Program wynagradzania whistleblowerów w USA nabiera coraz większego rozpędu, aczkolwiek coraz bardziej kwoty wypłacane sygnalistom zaczynają przyćmiewać przestępstwa przez nich ujawnione. O ile sama idea wynagradzania whistleblowerów zawsze wydawała mi się bardzo dobrym pomysłem, to czytając coraz to nowe medialne doniesienia w tym temacie, zaczynam się zastanawiać, czy nie warto wprowadzić jakiejś maksymalnej granicy nagrody, czy też w inny sposób nieco ukrócić bajońskie sumy wypłacane także tym osobom, które bezpośrednio brały udział w przestępstwie.

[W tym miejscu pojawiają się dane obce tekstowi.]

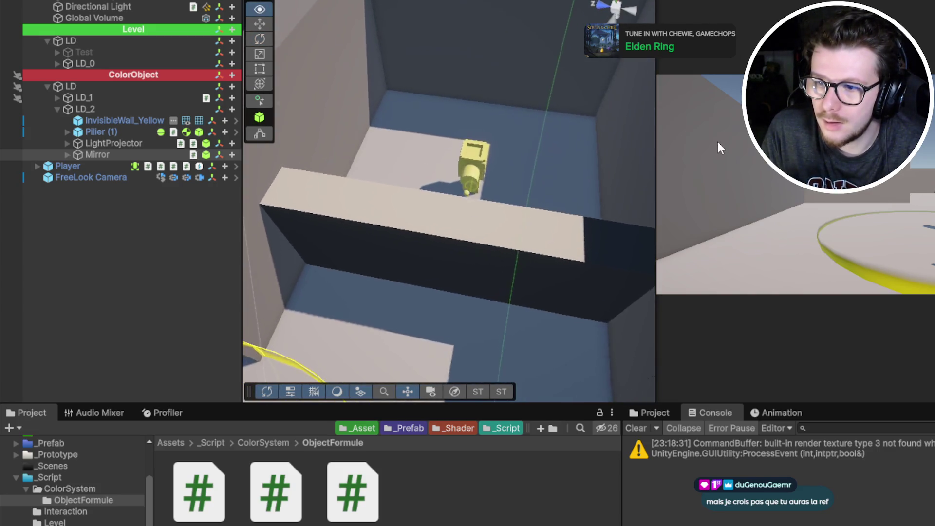
{"action": "scroll", "coordinate": [502, 281], "scroll_direction": "up", "scroll_amount": 5}
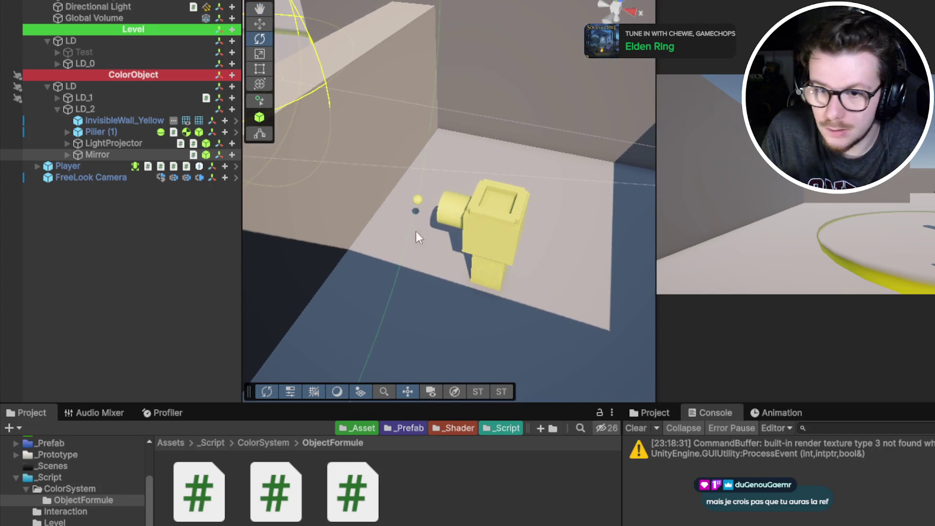
{"action": "left_click", "coordinate": [105, 143]}
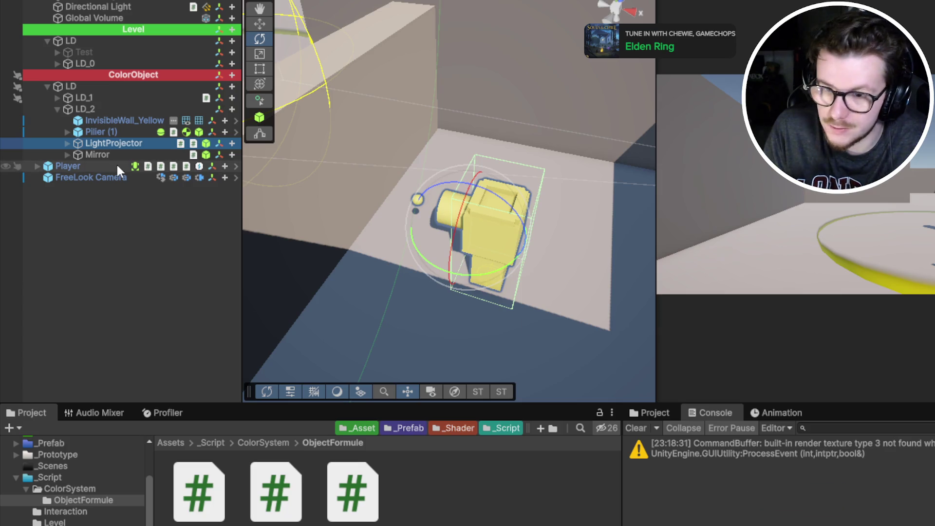
{"action": "left_click", "coordinate": [67, 142]}
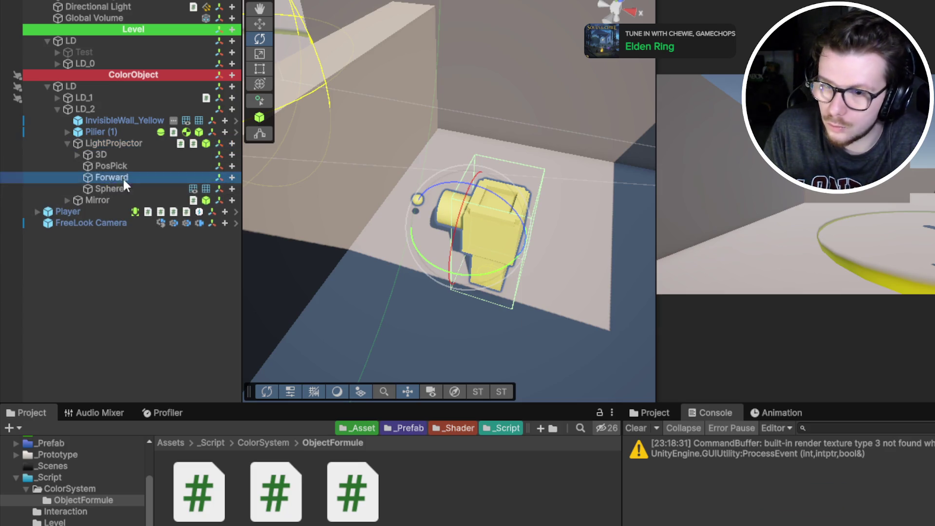
{"action": "mouse_move", "coordinate": [585, 268]}
{"action": "left_mouse_down"}
{"action": "mouse_move", "coordinate": [614, 262]}
{"action": "mouse_move", "coordinate": [438, 219]}
{"action": "mouse_move", "coordinate": [313, 174]}
{"action": "mouse_move", "coordinate": [455, 236]}
{"action": "mouse_move", "coordinate": [400, 134]}
{"action": "mouse_move", "coordinate": [471, 167]}
{"action": "left_mouse_up"}
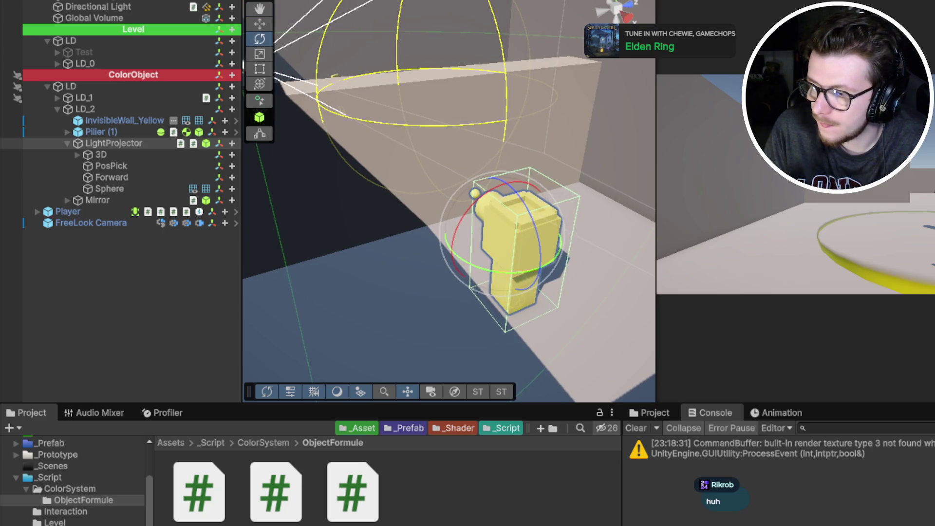
{"action": "key", "text": "alt+Tab"}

Oczywiście, wynagradzanie whistleblowerów jest poniekąd odpowiednikiem instytucji świadka koronnego, ale warto zauważyć, że znaczne złagodzenie czy całkowite darowanie kary to zupełnie coś innego niż wypłacanie niebagatelnego wynagrodzenia za fakt ujawnienia przestępstwa. Zupełnie inaczej bowiem należałoby traktować osoby zgłaszające nadużycie, w którym nie brały udziału oraz te, które nagle zawróciły na właściwą drogę (czy rzeczywiście?) i postanowiły – skuszone perspektywą sporej sumki – na ujawnienie wszystkiego.

Czytaj dalej »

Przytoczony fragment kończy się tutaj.